TO DO
Look over the data below and give the number of lines containing the word "drug", with no other words.

↓

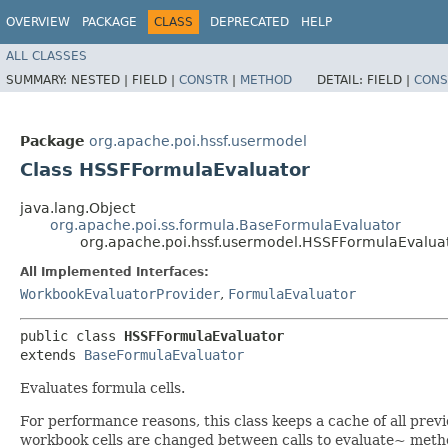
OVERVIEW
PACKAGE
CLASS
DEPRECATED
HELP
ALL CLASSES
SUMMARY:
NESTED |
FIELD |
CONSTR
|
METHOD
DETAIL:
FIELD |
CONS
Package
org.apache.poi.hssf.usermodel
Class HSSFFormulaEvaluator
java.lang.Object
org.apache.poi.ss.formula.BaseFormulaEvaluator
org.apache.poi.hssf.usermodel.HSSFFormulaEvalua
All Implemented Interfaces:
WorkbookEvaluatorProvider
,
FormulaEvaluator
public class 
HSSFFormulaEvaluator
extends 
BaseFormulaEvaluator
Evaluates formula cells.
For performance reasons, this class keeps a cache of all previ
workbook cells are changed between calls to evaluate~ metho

↑
↓

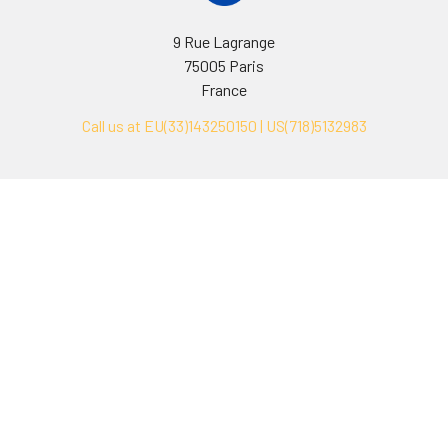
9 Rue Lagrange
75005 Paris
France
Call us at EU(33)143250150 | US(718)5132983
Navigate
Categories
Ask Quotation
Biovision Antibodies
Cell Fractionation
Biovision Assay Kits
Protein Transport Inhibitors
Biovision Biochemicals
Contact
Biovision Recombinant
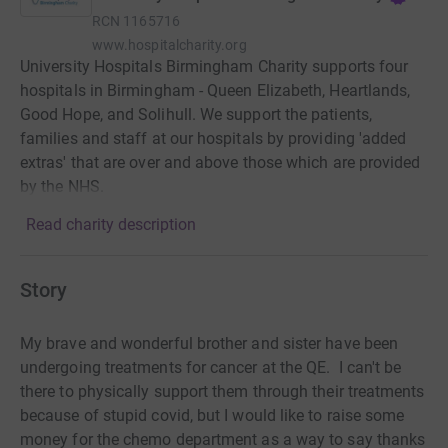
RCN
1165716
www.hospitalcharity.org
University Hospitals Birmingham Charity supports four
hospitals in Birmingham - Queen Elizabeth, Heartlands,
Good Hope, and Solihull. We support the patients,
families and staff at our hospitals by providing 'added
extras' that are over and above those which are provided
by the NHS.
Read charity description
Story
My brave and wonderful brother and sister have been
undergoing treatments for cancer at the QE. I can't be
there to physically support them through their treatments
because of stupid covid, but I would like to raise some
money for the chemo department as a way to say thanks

↑
↓

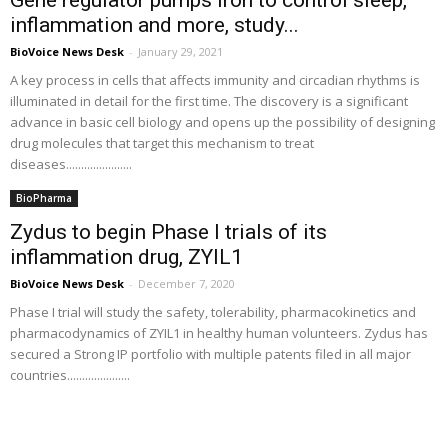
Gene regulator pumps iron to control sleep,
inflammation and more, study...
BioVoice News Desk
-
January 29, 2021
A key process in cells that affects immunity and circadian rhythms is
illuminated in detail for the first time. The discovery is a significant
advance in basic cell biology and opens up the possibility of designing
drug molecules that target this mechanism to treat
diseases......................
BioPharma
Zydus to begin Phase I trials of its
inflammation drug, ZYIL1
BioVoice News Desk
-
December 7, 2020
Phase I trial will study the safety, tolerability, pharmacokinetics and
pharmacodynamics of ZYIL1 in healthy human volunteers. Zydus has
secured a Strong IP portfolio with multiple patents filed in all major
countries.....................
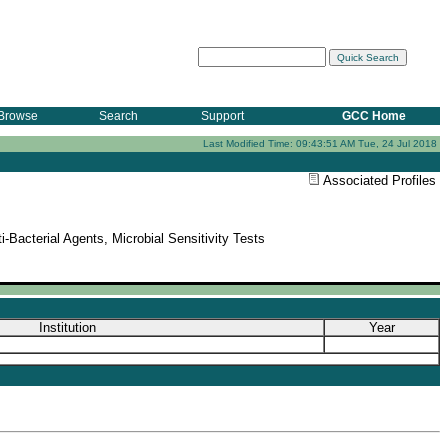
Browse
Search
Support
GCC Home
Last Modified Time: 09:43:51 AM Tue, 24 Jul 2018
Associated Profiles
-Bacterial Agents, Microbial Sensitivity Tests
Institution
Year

↑

TASK ANSWER
2